-------- RECORD EXCERPTS --------
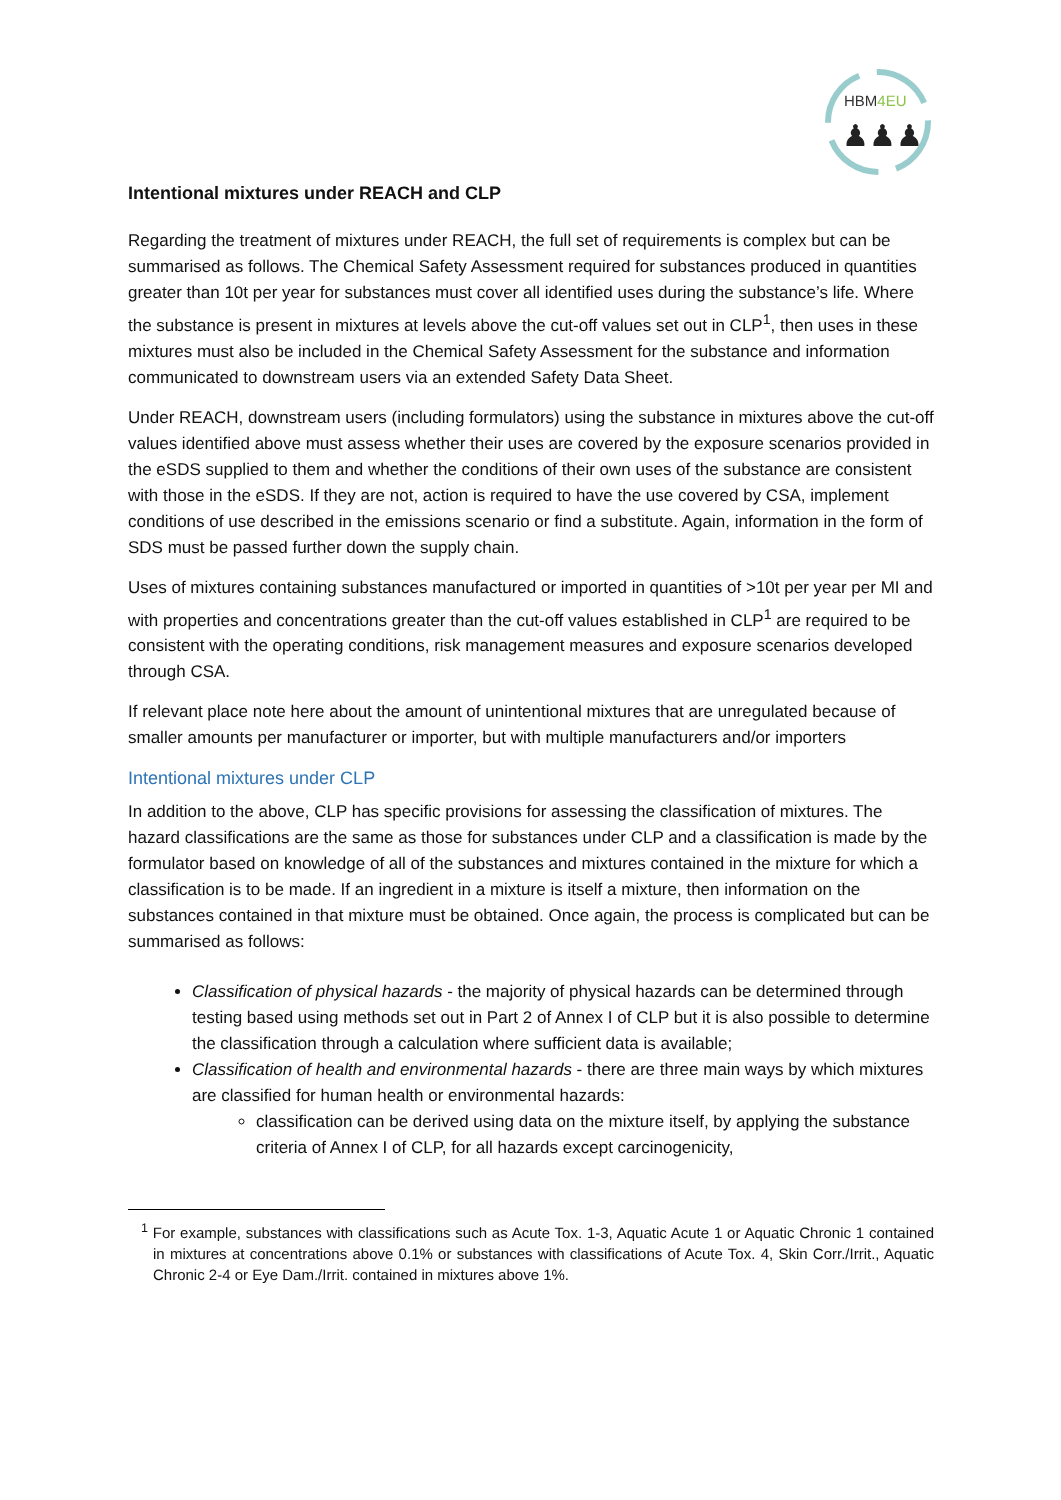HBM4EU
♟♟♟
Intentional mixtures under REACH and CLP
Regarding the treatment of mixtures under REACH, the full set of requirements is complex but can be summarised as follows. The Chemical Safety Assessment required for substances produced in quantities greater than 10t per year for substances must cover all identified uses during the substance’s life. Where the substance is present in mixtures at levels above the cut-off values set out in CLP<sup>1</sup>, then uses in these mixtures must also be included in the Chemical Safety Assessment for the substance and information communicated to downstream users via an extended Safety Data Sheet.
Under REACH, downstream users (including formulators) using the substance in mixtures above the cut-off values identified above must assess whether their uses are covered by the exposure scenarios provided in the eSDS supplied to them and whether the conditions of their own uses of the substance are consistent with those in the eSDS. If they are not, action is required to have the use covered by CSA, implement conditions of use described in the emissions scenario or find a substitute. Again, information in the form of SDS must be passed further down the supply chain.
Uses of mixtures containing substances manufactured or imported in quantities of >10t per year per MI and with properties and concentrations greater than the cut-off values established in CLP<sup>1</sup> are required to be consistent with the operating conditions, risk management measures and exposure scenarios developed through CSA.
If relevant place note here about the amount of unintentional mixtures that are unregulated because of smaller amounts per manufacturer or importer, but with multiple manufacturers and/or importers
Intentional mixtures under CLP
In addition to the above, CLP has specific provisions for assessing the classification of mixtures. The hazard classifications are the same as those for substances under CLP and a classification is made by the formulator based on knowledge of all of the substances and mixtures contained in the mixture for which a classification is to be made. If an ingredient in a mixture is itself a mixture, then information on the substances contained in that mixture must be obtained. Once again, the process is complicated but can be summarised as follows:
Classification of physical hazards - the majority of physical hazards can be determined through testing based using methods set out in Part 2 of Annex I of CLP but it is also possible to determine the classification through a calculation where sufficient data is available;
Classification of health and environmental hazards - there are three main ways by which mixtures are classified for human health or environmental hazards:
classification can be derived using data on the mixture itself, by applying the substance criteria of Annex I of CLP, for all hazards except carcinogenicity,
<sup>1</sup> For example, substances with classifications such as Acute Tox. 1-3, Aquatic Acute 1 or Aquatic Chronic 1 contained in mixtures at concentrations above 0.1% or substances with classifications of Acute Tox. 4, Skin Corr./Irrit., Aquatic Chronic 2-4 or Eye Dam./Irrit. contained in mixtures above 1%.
--------
-------- RECORD EXCERPTS --------
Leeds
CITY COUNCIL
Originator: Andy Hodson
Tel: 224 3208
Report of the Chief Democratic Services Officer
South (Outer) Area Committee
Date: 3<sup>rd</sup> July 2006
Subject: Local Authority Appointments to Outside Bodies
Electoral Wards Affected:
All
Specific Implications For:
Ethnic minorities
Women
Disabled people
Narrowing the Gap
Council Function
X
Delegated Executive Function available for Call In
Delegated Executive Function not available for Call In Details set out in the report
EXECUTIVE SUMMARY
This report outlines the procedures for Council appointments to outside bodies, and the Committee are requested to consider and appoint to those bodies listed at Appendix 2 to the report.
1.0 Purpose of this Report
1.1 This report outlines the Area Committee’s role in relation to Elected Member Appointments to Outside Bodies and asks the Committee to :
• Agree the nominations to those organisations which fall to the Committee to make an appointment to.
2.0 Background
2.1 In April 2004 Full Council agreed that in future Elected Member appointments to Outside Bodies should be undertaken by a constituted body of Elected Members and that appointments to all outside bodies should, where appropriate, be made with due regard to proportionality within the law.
--------
ASSIGNED TASK —
From the records above, print only the lines between the one holding "Council Function" and the one holding "2.1 In April", inclusive, exactly as they stand.

ANSWER AREA —
Council Function
X
Delegated Executive Function available for Call In
Delegated Executive Function not available for Call In Details set out in the report
EXECUTIVE SUMMARY
This report outlines the procedures for Council appointments to outside bodies, and the Committee are requested to consider and appoint to those bodies listed at Appendix 2 to the report.
1.0 Purpose of this Report
1.1 This report outlines the Area Committee’s role in relation to Elected Member Appointments to Outside Bodies and asks the Committee to :
• Agree the nominations to those organisations which fall to the Committee to make an appointment to.
2.0 Background
2.1 In April 2004 Full Council agreed that in future Elected Member appointments to Outside Bodies should be undertaken by a constituted body of Elected Members and that appointments to all outside bodies should, where appropriate, be made with due regard to proportionality within the law.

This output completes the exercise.